In its filing, the department says the lawsuit could threaten ”national, economic, and energy security” by cutting power to AI systems that support Department of Defense operations. It also says xAI’s Grok is one of a small number of models used in critical, classified, and top-secret networks. That is the sort of argument that tends to move courts faster than a normal zoning dispute.

The move fits a broader pattern in Washington: AI infrastructure is increasingly being treated like strategic infrastructure, not just a private data-center problem. Tech companies have been leaning on that logic for months, but here the government is saying the quiet part out loud. Energy access is now part of the national-security conversation, whether local regulators like it or not.

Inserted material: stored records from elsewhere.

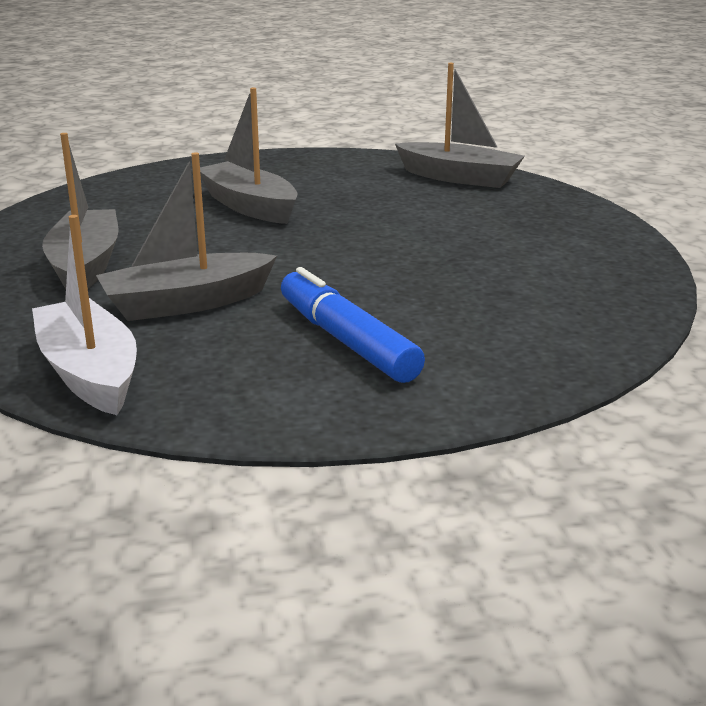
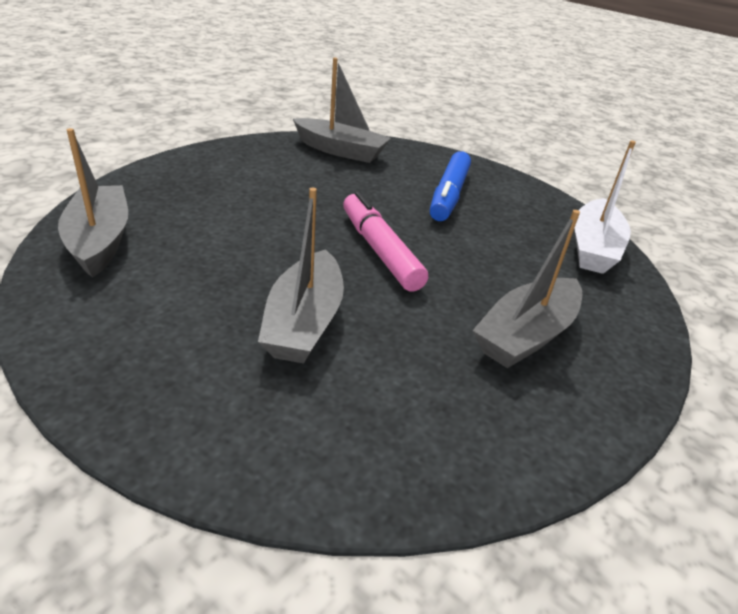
camera: 135 degrees left, 10 degrees up
grey boat [96,152,277,321] -> grey boat moved to [293,58,391,163]
none -> pink marker [343,192,428,292]

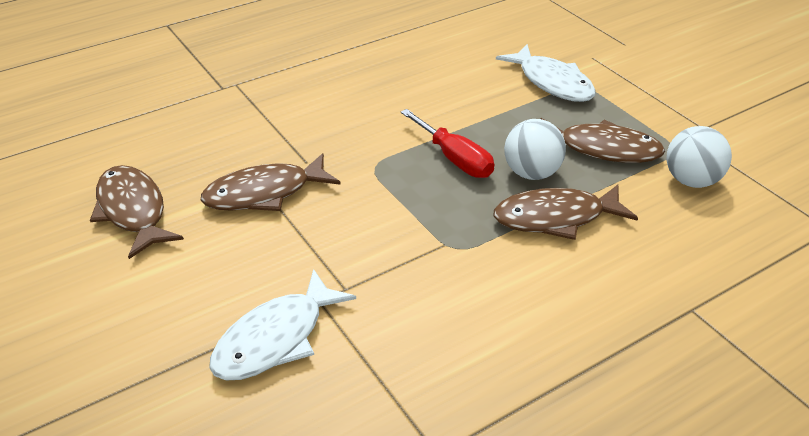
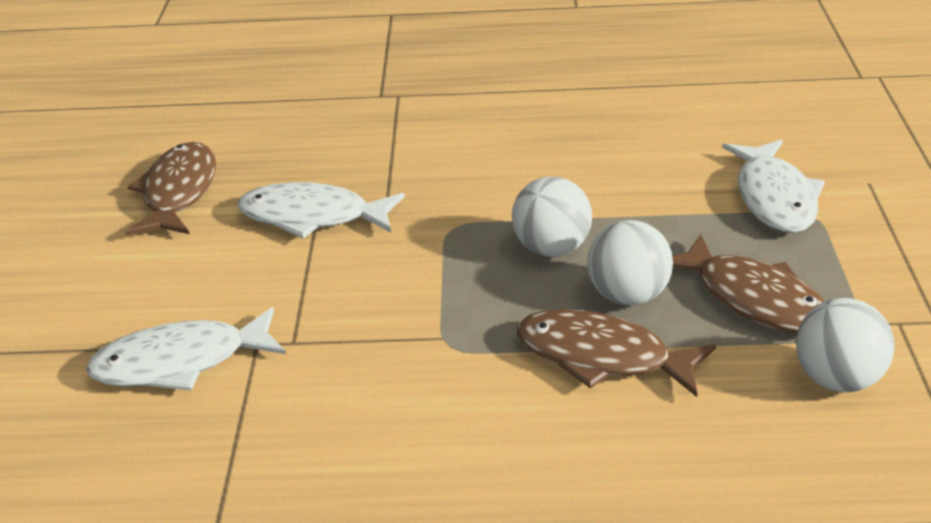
camera: 35 degrees right, 5 degrees down
brown fish [201,153,341,211] -> white fish [238,182,405,239]
red screwdriver [401,109,494,178] -> white ball [512,176,592,257]

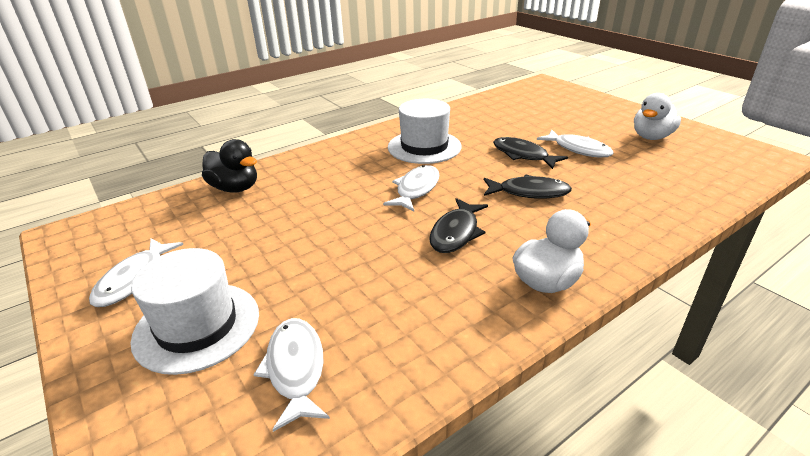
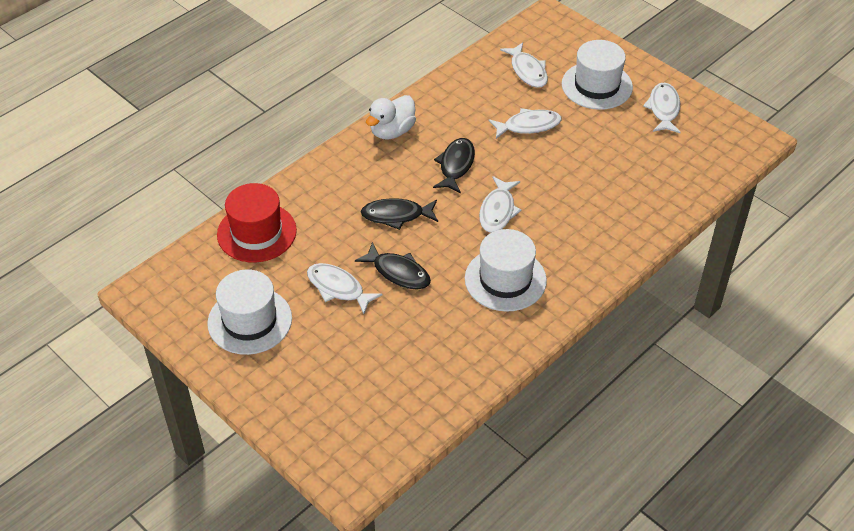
camera: 170 degrees right, 15 degrees up
black duck [202,139,257,193] -> none
white duck [634,93,681,140] -> white hat [207,269,292,355]
none -> red hat [217,183,297,262]
none -> white fish [489,108,562,139]

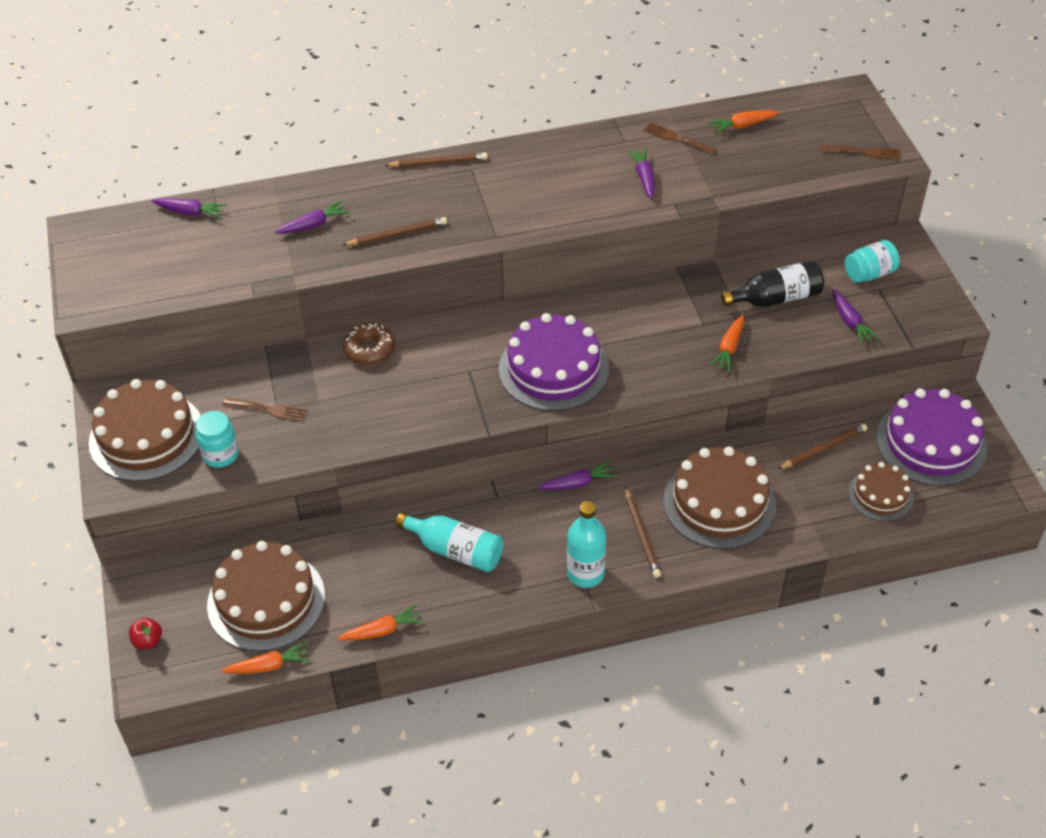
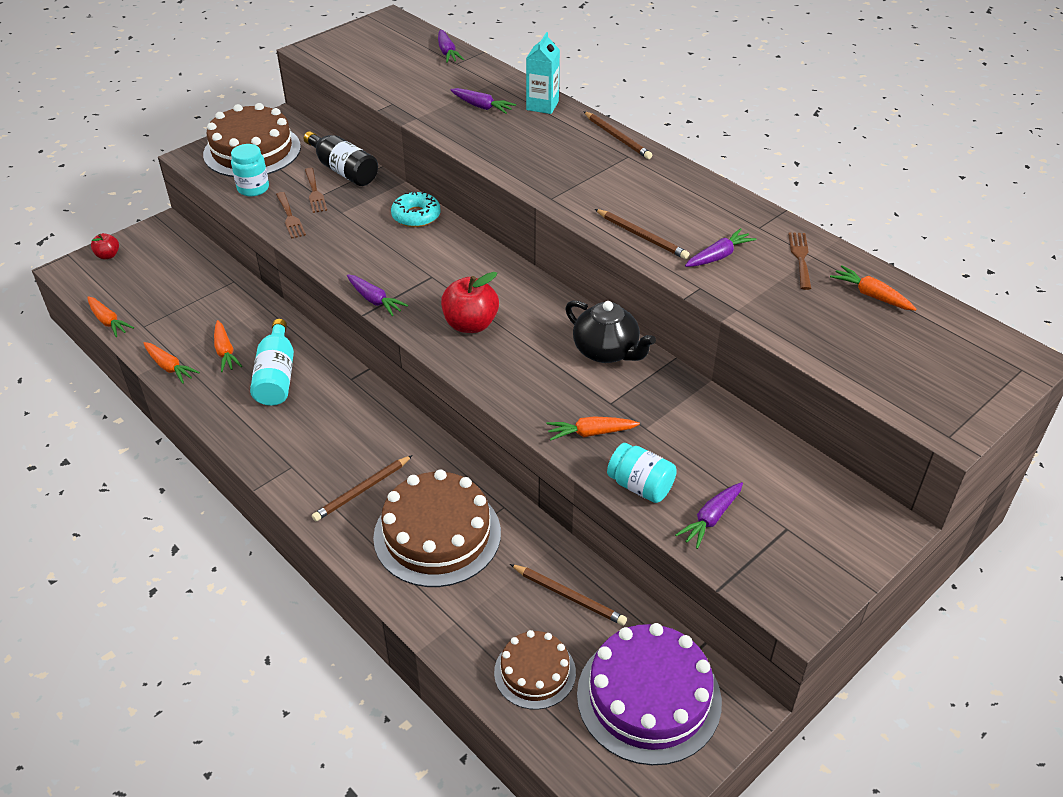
camera: 60 degrees right, 5 degrees down
brown cake [207,541,325,652] -> none
brown pencil [343,217,447,246] -> brown pencil moved to [595,209,689,259]
brown donut [343,323,395,365] -> turquoise donut [391,191,441,227]
purple cake [499,313,609,411] -> red apple [441,272,499,333]
purple carrot [538,461,617,490] -> purple carrot moved to [347,274,408,316]
turquoise bottle [567,501,606,588] -> none
black bottle [721,260,824,307] -> black bottle moved to [304,131,378,186]
brown fork [821,146,900,160] -> brown fork moved to [276,192,306,239]
turquoise jar [845,240,900,283] -> turquoise jar moved to [607,443,677,503]
none -> orange carrot [214,320,242,372]
none -> turquoise carton [526,32,560,114]
none -> black teapot [565,300,656,363]

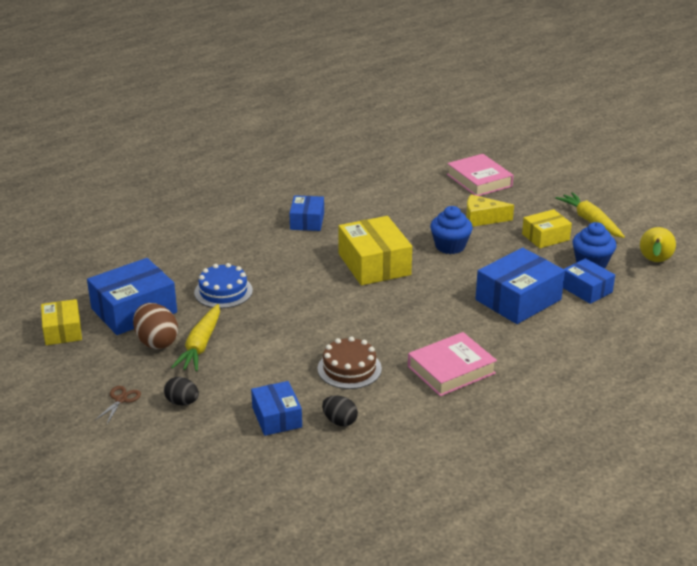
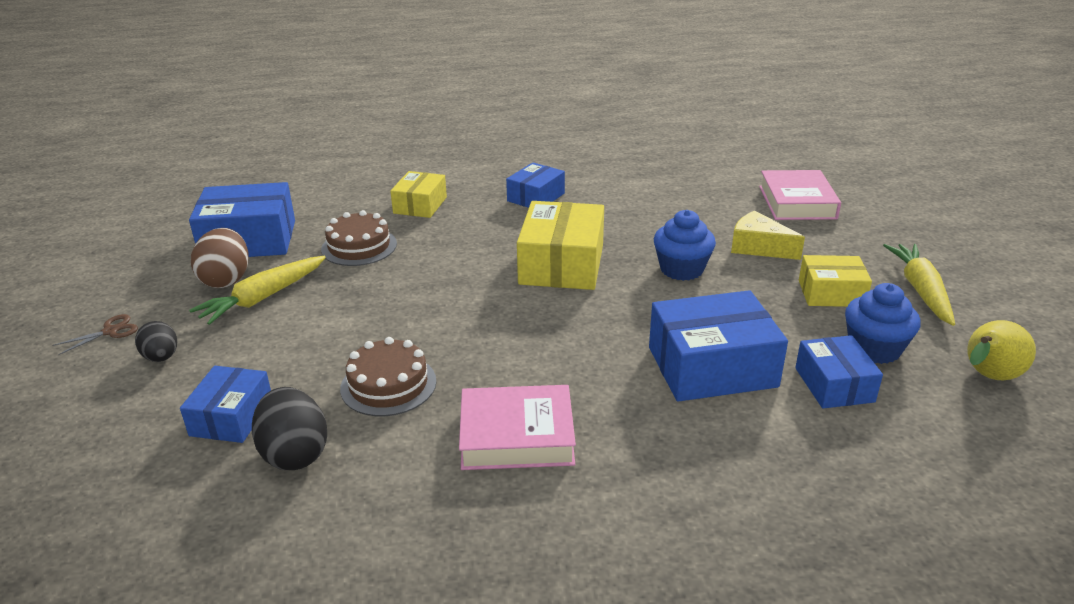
camera: 30 degrees right, 0 degrees up
yellow box [41,299,82,345] -> yellow box moved to [390,171,447,218]
blue cake [194,263,253,308] -> brown cake [321,210,397,266]
black egg [322,395,358,427] -> black egg [252,387,327,470], size x1.58

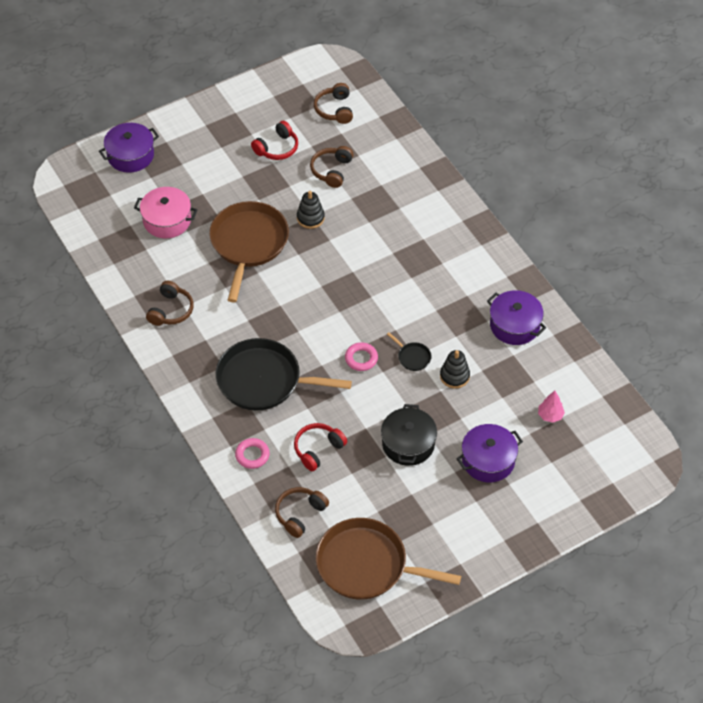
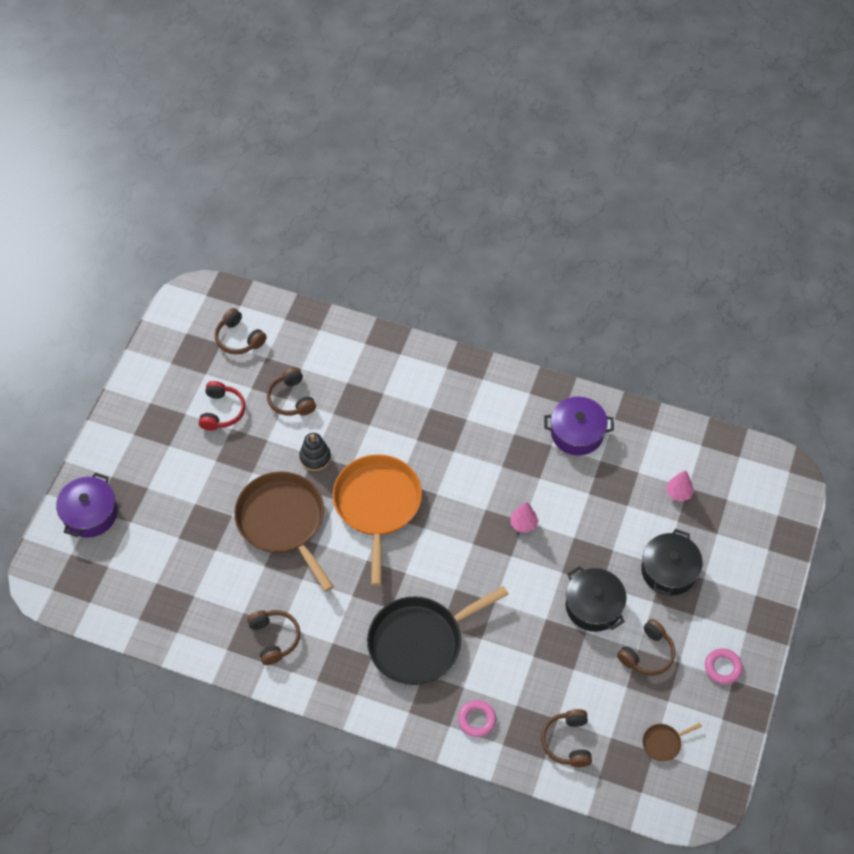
camera: 40 degrees left, 5 degrees up
pink pot [134,187,197,238] -> none
red headphones [294,423,347,471] -> none
brown pan [316,518,461,600] -> brown pan [642,723,702,761], size x0.40
pink ring [345,342,378,371] -> pink ring moved to [705,648,743,684]
black pan [387,332,432,371] -> pink tree [511,502,539,533]
black stacking toy [440,350,470,388] -> none
purple pot [456,424,523,482] -> black pot [641,529,703,596]
none -> orange pan [333,454,422,586]
none -> brown headphones [617,619,675,676]

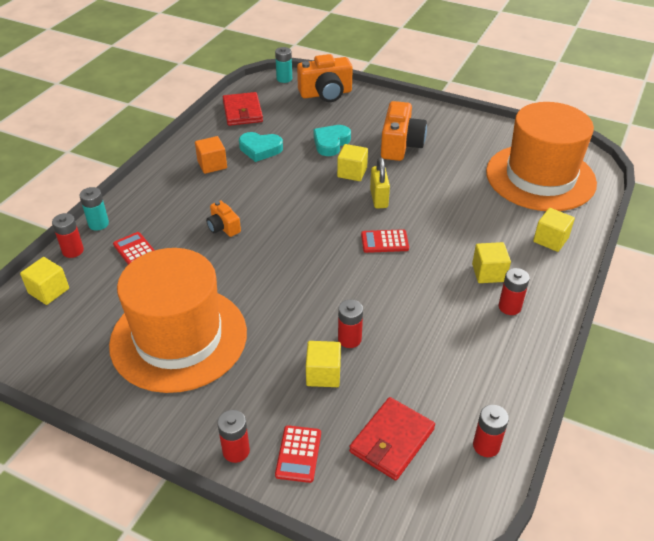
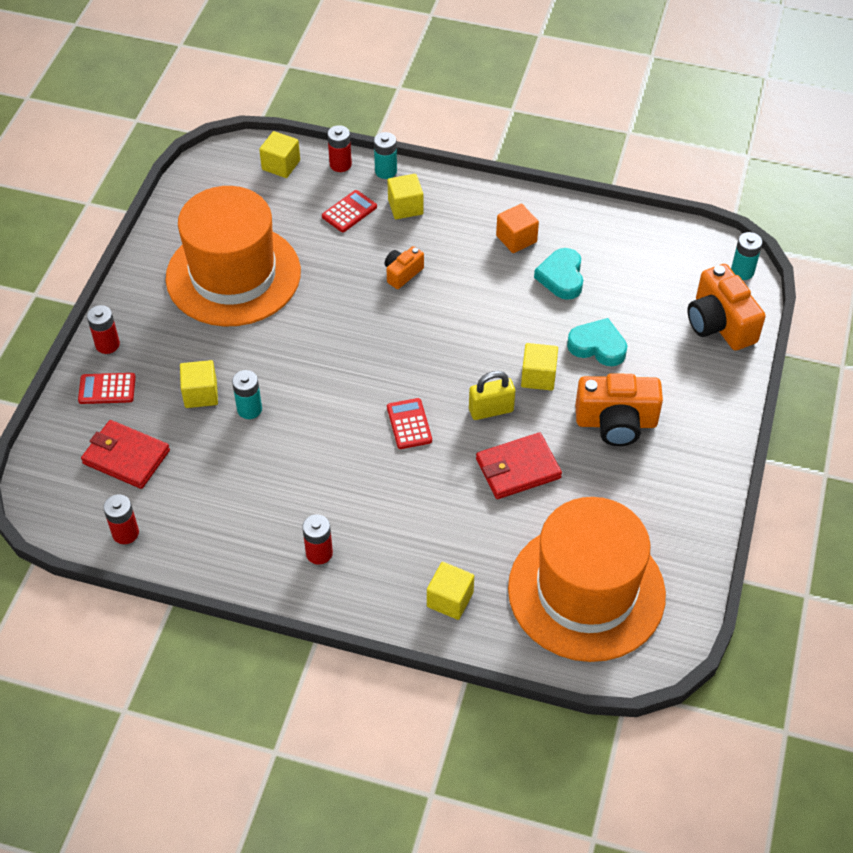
camera: 80 degrees right, 10 degrees up
red wallet [223,92,263,126] -> red wallet moved to [476,432,562,499]
red battery [338,300,363,348] -> turquoise battery [232,370,262,419]
yellow cube [472,242,511,283] -> yellow cube moved to [387,174,423,219]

xAI Colossus 2 emissions fight in Mississippi

Colossus 2 is one of xAI’s two major data centers, and it depends on extra power to feed a high-load AI stack. Environmental groups say the gas turbines are not just a paperwork problem; they are a fast-growing source of pollution wrapped inside a machine-learning story. That tension is becoming common as AI labs race to add capacity while states and cities try to keep emissions in check.

  • Turbines reported at the site: 27 in April, rising to 57
  • Reported NOx emissions increase: 111%
  • Site location: Southaven, Mississippi

The energy race around AI datacenters

This is bigger than one court case. Across the industry, AI builders are running into the same problem: compute expansion is easy to promise and hard to power. Some rivals are chasing grid deals, others are reaching for on-site generation, and both paths run straight into permitting fights and public backlash.

For now, xAI has something most companies in this position would happily take: federal backing. The harder question is whether that support survives the environmental case, or whether Mississippi becomes the template for how far AI firms can push emergency-style power setups before regulators push back.